*Things to do:*
1. Can you reproduce, word for word, the passage of the blog post about planning a third act that runs from "Saturday, May 16, 2015" up to and including "to do instead?"?
2. Will you pick up the blog post about planning a third act after its last sentence and keep it going?

*Excerpt provided:*
┌──

Saturday, May 16, 2015

A Six plans her Third Act

For the past few weeks, for the past few months, I've been sick and exhausted.  As I sat and coughed, I started questioning, again, the way I was living my life. I did  the math, again, and realized that I can stop my 40-hour work week right now if I want to.  But what do I want to do instead?

I felt a rush of excitement.  The last time my world seemed so limitless, I was 22 years old, just graduated from college.  I could do anything, but I decided to move to the Pacific Northwest and figure out how to take care of myself.   My choice was going to determine the next 30 years of my life, but I didn't realize it at the time.  Instead, I boxed up everything I had:  4 boxes of stereo equipment, 1 box of dishes, 1 box of priority 1 books, 1 box of priority 2 books, and several more boxes of priority 3 books.   A box of records.  A box of winter clothes, a box of summer clothes.  Boxes of paper and other school work.  A trunk, a suitcase, and a violin came with me on the train, and my Dad mailed the rest after me in dribs and drabs.  It took a few years before the last box of books came my way, but it didn't take long to find a place to live, a job to do, and friends to play with.  I had a life, and my whole goal was to take care of business.  The limitless possibilities contracted to a settled domesticity, with plenty of activities, travel, and music.

└──

*Stored data:*
┌──

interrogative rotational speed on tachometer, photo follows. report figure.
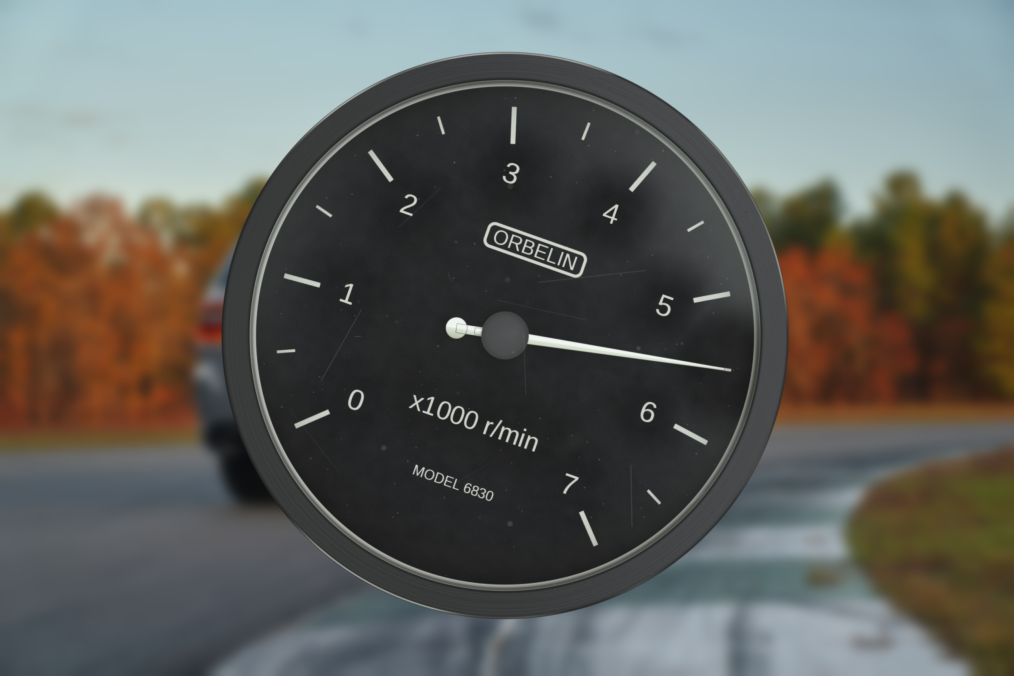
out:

└──

*Responses in order:*
1.
Saturday, May 16, 2015

A Six plans her Third Act

For the past few weeks, for the past few months, I've been sick and exhausted.  As I sat and coughed, I started questioning, again, the way I was living my life. I did  the math, again, and realized that I can stop my 40-hour work week right now if I want to.  But what do I want to do instead?

2.
30 years later, and I have fewer books, no albums or CDs or stereo system,  more clothes, and a LOT more dishes.  Not to mention furniture, art, and craft supplies.  But, I've pared down again, and I realize how very little I need to be happy.  I don't want to give up the beautiful things I've collected, but I don't need them.  What I want is to be free.  And, I no longer want to take care of business.  Or rather, taking care of business is no longer my primary goal. 

I am realizing that it's time to start figuring out the Third Act.  The First Act was preparation:  growing up, figuring out my skills, learning how to learn.  The second act was existing:  finding a way to be productive and creative, and doing it.  But, it was also preparation: while I didn't believe that the world and the economy of the future were predictable, I did spend a little time preparing for them.  Hence, the pension plan, the retirement fund, the house. 

Now, I'm cashing in the house, and I'm suddenly thinking:  should I cash in the rest?  Should I quit with the existing, and move on to the living?  Is it time to stop preparing and being and start acting?  I feel limitless, but restless.  I have been sitting here with my cold that has morphed into pneumonia and bronchitis.  And I think, there has to be more to life than working, sleeping, and coughing.   People are dying, strength is a finite commodity:  if I'm going to expand my horizons, I need to do it now.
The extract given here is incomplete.